Retype every one of the following lines without changing a single character.

[Dataset entries]
◇ ◇ ◇

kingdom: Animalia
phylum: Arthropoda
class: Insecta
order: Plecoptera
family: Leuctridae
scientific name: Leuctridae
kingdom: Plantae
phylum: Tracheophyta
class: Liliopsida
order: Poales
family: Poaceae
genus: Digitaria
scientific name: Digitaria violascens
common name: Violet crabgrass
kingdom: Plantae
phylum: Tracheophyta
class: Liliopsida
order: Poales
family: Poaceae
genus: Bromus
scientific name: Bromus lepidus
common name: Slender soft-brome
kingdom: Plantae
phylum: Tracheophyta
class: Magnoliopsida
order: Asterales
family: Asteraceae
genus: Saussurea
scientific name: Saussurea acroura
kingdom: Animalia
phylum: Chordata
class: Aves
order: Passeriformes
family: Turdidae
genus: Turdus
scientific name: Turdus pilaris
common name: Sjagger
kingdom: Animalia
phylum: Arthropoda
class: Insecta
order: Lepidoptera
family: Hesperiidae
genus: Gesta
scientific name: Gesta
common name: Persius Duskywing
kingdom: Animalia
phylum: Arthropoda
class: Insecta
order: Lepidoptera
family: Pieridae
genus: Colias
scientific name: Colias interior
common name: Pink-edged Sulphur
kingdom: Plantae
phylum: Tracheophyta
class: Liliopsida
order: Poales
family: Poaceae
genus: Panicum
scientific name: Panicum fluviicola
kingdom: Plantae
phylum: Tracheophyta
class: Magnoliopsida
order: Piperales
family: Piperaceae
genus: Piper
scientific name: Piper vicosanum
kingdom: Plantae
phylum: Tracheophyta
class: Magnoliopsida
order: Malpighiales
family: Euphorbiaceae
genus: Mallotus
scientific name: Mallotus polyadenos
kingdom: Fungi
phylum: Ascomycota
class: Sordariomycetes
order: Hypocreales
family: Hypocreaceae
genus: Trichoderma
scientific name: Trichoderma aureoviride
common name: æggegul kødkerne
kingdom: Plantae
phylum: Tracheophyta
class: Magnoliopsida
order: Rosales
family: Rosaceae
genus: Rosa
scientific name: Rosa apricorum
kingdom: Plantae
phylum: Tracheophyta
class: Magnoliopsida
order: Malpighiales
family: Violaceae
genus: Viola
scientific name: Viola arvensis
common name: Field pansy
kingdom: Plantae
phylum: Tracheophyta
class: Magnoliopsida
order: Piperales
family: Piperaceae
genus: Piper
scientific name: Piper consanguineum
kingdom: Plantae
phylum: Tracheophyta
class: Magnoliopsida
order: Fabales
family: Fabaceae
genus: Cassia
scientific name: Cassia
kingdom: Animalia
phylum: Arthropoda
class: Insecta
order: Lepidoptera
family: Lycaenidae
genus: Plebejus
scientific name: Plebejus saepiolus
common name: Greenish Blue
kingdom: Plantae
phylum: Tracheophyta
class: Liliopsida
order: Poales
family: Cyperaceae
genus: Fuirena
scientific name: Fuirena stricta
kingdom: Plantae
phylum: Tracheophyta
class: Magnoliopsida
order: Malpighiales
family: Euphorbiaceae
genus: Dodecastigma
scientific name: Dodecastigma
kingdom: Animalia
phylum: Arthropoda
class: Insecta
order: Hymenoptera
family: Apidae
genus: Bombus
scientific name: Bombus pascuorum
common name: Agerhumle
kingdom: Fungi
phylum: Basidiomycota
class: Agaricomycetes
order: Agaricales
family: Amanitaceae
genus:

◇ ◇ ◇

#### [SOLUTION BELOW]
kingdom: Animalia
phylum: Arthropoda
class: Insecta
order: Plecoptera
family: Leuctridae
scientific name: Leuctridae
kingdom: Plantae
phylum: Tracheophyta
class: Liliopsida
order: Poales
family: Poaceae
genus: Digitaria
scientific name: Digitaria violascens
common name: Violet crabgrass
kingdom: Plantae
phylum: Tracheophyta
class: Liliopsida
order: Poales
family: Poaceae
genus: Bromus
scientific name: Bromus lepidus
common name: Slender soft-brome
kingdom: Plantae
phylum: Tracheophyta
class: Magnoliopsida
order: Asterales
family: Asteraceae
genus: Saussurea
scientific name: Saussurea acroura
kingdom: Animalia
phylum: Chordata
class: Aves
order: Passeriformes
family: Turdidae
genus: Turdus
scientific name: Turdus pilaris
common name: Sjagger
kingdom: Animalia
phylum: Arthropoda
class: Insecta
order: Lepidoptera
family: Hesperiidae
genus: Gesta
scientific name: Gesta
common name: Persius Duskywing
kingdom: Animalia
phylum: Arthropoda
class: Insecta
order: Lepidoptera
family: Pieridae
genus: Colias
scientific name: Colias interior
common name: Pink-edged Sulphur
kingdom: Plantae
phylum: Tracheophyta
class: Liliopsida
order: Poales
family: Poaceae
genus: Panicum
scientific name: Panicum fluviicola
kingdom: Plantae
phylum: Tracheophyta
class: Magnoliopsida
order: Piperales
family: Piperaceae
genus: Piper
scientific name: Piper vicosanum
kingdom: Plantae
phylum: Tracheophyta
class: Magnoliopsida
order: Malpighiales
family: Euphorbiaceae
genus: Mallotus
scientific name: Mallotus polyadenos
kingdom: Fungi
phylum: Ascomycota
class: Sordariomycetes
order: Hypocreales
family: Hypocreaceae
genus: Trichoderma
scientific name: Trichoderma aureoviride
common name: æggegul kødkerne
kingdom: Plantae
phylum: Tracheophyta
class: Magnoliopsida
order: Rosales
family: Rosaceae
genus: Rosa
scientific name: Rosa apricorum
kingdom: Plantae
phylum: Tracheophyta
class: Magnoliopsida
order: Malpighiales
family: Violaceae
genus: Viola
scientific name: Viola arvensis
common name: Field pansy
kingdom: Plantae
phylum: Tracheophyta
class: Magnoliopsida
order: Piperales
family: Piperaceae
genus: Piper
scientific name: Piper consanguineum
kingdom: Plantae
phylum: Tracheophyta
class: Magnoliopsida
order: Fabales
family: Fabaceae
genus: Cassia
scientific name: Cassia
kingdom: Animalia
phylum: Arthropoda
class: Insecta
order: Lepidoptera
family: Lycaenidae
genus: Plebejus
scientific name: Plebejus saepiolus
common name: Greenish Blue
kingdom: Plantae
phylum: Tracheophyta
class: Liliopsida
order: Poales
family: Cyperaceae
genus: Fuirena
scientific name: Fuirena stricta
kingdom: Plantae
phylum: Tracheophyta
class: Magnoliopsida
order: Malpighiales
family: Euphorbiaceae
genus: Dodecastigma
scientific name: Dodecastigma
kingdom: Animalia
phylum: Arthropoda
class: Insecta
order: Hymenoptera
family: Apidae
genus: Bombus
scientific name: Bombus pascuorum
common name: Agerhumle
kingdom: Fungi
phylum: Basidiomycota
class: Agaricomycetes
order: Agaricales
family: Amanitaceae
genus:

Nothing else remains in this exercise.